When I moved to Little Cayman in January 2014, I had no intention of opening up an ABA clinic in the Cayman Islands. At that time, I was a year and a half into a sabbatical from my career in Behavior Analysis, and I was just looking to find a quiet place to finish up my time off before returning to the U.S.
I had left the United States in 2012, knowing that the opportunity for travel and exploration of interests wouldn't be as available as the years went on. I had intended to spend two years traveling throughout the U.S., Asia, Central America and Europe, and then return in late 2014 to "the real world." Ending up in the Cayman Islands was something that happened by mere chance; I had become a SCUBA diving instructor while traveling, and happened to find a job in Little Cayman, which was where I thought I could spend my last 6 months off, enjoying some new scenery.
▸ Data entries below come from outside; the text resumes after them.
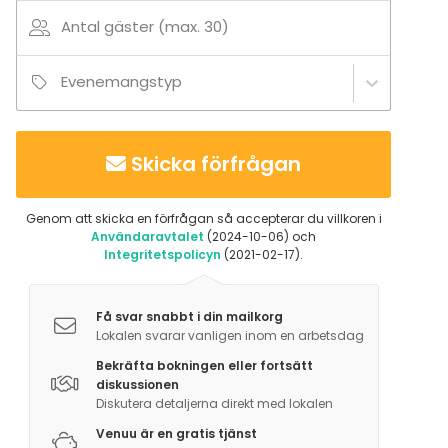
Antal gäster (max. 30)
Solvallan urheiluopiston läheisyydessä on 2,6 km
pituinen pururata sekä 3,3 ja 2,2 km pitkät reitit, jotka
ovat talvella hiihtolatuja.
Evenemangstyp
Skicka förfrågan
Genom att skicka en förfrågan så accepterar du villkoren i
Användaravtalet
(2024-10-06) och
Integritetspolicyn
(2021-02-17).
Få svar snabbt i din mailkorg
Lokalen svarar vanligen inom en arbetsdag
Bekräfta bokningen eller fortsätt
diskussionen
Diskutera detaljerna direkt med lokalen
Venuu är en gratis tjänst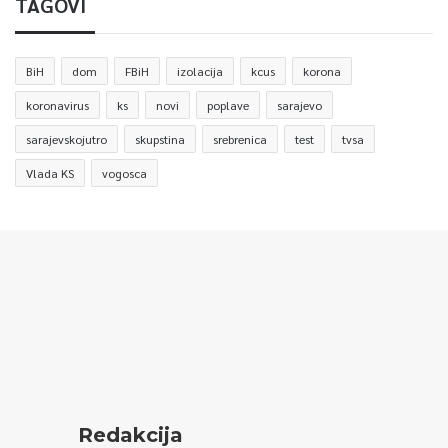
TAGOVI
BiH
dom
FBiH
izolacija
kcus
korona
koronavirus
ks
novi
poplave
sarajevo
sarajevskojutro
skupstina
srebrenica
test
tvsa
Vlada KS
vogosca
Redakcija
I began working in the field of ABA in 2007, and discovered the joys of going to work every day and loving it. I worked with 25 different children between 2007 and 2012, all with a variety of needs and challenges that taught me how to adapt to the child and let them teach me what I didn't know. I worked up from the entry level direct interventionist position to become a supervisor, after completing my Master's in Education and autism studies and sitting for the BCBA exam. Once I achieved that certification, I thrived in the supervisory position of conducting assessments and designing treatment plans.
However, I was moving fast in my career, and I was still quite young. At the time I took the BCBA exam, I was one of the youngest Board Certified Behavior Analysts certified, at 24 years of age. I knew that if I didn't take a break then, I would become too far entrenched in my career to ever leave. I was faced with the choice between growing a company in the U.S. at that time, or taking some time to grow as a person. It was a difficult decision, but I chose the latter, knowing there would be a time and place to return to my career. I thought I needed a broader perspective, to be able to serve my families from a position of better understanding.
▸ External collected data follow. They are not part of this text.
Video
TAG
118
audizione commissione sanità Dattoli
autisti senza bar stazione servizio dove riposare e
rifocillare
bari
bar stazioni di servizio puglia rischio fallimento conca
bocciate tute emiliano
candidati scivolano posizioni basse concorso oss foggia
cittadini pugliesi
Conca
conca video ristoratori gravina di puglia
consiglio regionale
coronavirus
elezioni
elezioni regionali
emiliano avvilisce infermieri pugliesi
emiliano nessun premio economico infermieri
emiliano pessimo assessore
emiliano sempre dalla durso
When I left my job as a dive instructor in Little Cayman in June 2015, I wondered if I would still be so passionate about ABA all these years later. I poured myself back into the latest research in the field of ABA, and discovered that my love for ABA had never gone anywhere. However, I had grown as a person, and had experienced a larger world than the one in which I started my career. I had a developed a more open perspective on the diversity of opinions about treatment approaches, and in the time I spent removed from the day to day work in ABA, I had time to think about the ways in which I saw ABA as a field succeed and struggle.
I moved to Grand Cayman and started looking for work. To my surprise, ABA was relatively new and somewhat unknown in the Cayman Islands, despite a large need for services. I realized quickly that families were in desperate need of additional services and I felt I needed to do something to address this. I knew it wouldn't be easy, but the best things in life never are.
I again was faced with a choice. I could move back to the U.S., where the infrastructure for services is laid out clearly and I could be employed immediately, or, I could stay in the Cayman Islands and truly be able to make a difference in a small country.
On New Years Day, 2017, I began the process of opening a clinic dedicated to providing ABA services. Today, we are a small company, with a big dream. We want to make ABA accessible to all families in need, and change the lives of the children that come through our doors.
We officially opened our doors in February 2018, and are well on the way to achieving our dream. We became the first accredited Behavioral Health Center of Excellence provider in the Caribbean in July 2018, and we have managed to develop services in a variety of high need areas: Cayman Brac, School Based (through Hope Academy), home-based (workshop supervision model), and more. Our team consists of 12 incredible people that have joined us from all around the world, which is something that amazes me on a daily basis. We have trained four young Caymanians who have now recieved their Registered Behavior Technician credentials, and we are just getting started.
This is the story of Cayman ABA in it's infancy, and I know it's just the beginning
It's interesting to think back and reflect upon how this all came to be, but sometimes the most fulfilling endeavors are the ones that are inspired out of true desire to commit yourself to others in need.